10M mps latency distribution (from the corresponding .hgrm):

Histogram 10M mps

Notes: - Use .hgrm data (latency_10m_mps.hgrm) to regenerate or further analyze the percentile distribution. - On macOS, lack of strict CPU isolation introduces visible jitter in top percentiles; Linux with CPU shielding typically yields tighter tails.

Latency (1M mps)

This section focuses on the latency characteristics at 1 million messages per second:

  • Based on latency_1m_mps.hgrm — Avg ≈ 270 ns (0.00027 milliseconds), p99.999 ≈ 81 µs, Max ≈ 90.1 µs.
  • Units and interpretation: the .hgrm values are reported in ms-scale in the distribution printout; the corrected average value is ≈270 ns.
  • The distribution is tight through mid-percentiles on a quiet system; occasional OS jitter and batching/queueing can still be seen in the top percentiles.
  • With batching disabled or minimal, latency is lower and tighter; enabling batching for throughput can shift the distribution right and accentuate tails.

1M mps latency distribution:

Histogram 1M mps

Use the .hgrm data (latency_1m_mps.hgrm) to regenerate or further analyze the percentile distribution and exact percentiles.

Assessment: Is this a high‑performance Java server?

Yes.
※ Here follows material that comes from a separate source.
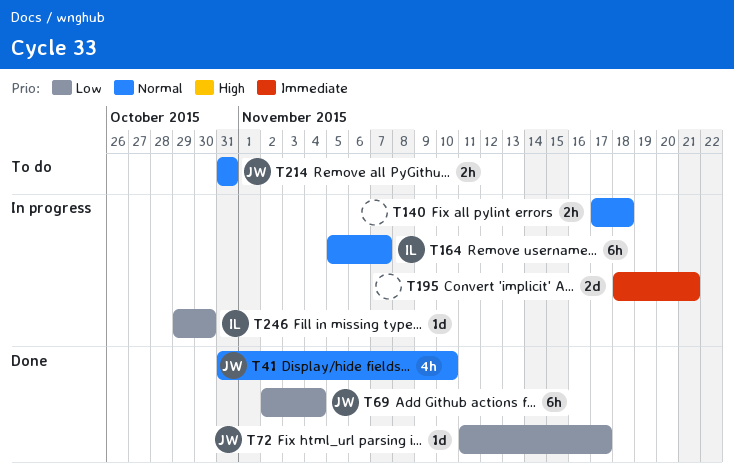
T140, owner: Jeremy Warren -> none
With Avg ≈ 270 ns and p99.999 ≈ 81 µs (Max ≈ 90.1 µs) at 1M mps, Mongoose Server exhibits excellent in‑JVM event‑flow latency while sustaining high throughput:

  • Throughput: ~10M msgs/sec achievable by leveraging batching and zero‑GC pooled events.
  • Median/mean: Sub‑microsecond mean at 1M mps is exceptional for Java hot paths.
  • Tails: High percentiles in the tens of microseconds range are competitive with top Java stacks (e.g., Aeron/Disruptor/Chronicle) for similar single‑hop in‑process flows.
  • Environment: These figures were obtained on macOS without strict CPU isolation; on a tuned Linux host with isolated, core‑pinned agents, expect tails to tighten further.

Trade‑off: Batching raises throughput but can increase per‑event latency and broaden tails. For ultra‑low‑latency SLAs, reduce batching and reserve dedicated cores; for maximum throughput, increase batching with awareness of the latency impact.

Methodology notes

  • Each measurement run uses pooled message instances (BasePoolAware) to avoid transient allocations.
  • End-to-end latency measured from publish to handler receipt; distributions recorded with HdrHistogram.
  • On macOS, core pinning and isolation are best-effort only; background noise can impact the top percentiles (p99+). On Linux with CPU isolation and taskset/cset, expect tighter tails.

Reproducing

  • Run: BenchmarkObjectPoolDistribution in report mode from your IDE or CLI.
  • Ensure JIT warm-up and steady-state before collecting .hgrm distributions.
  • Copy or link the generated .hgrm files into this directory. Update or regenerate the accompanying charts if needed.

Takeaways

  • Based on sub-microsecond average latency at 1M mps (≈270 ns) and strong high-percentile performance with zero‑GC hot paths, this is world‑class performance for a Java in‑JVM event processing server.
  • Mongoose Server can sustain ~10 million msgs/sec in this configuration on commodity hardware by leveraging batching and Zero‑GC pooled events.
  • Latency distributions broaden with increased batching; tune batch sizes and idle strategies according to your SLA (throughput vs. latency).
  • For production-grade latency characterization, run on a Linux host with CPU isolation to reduce OS jitter and tighten the high-percentile tail.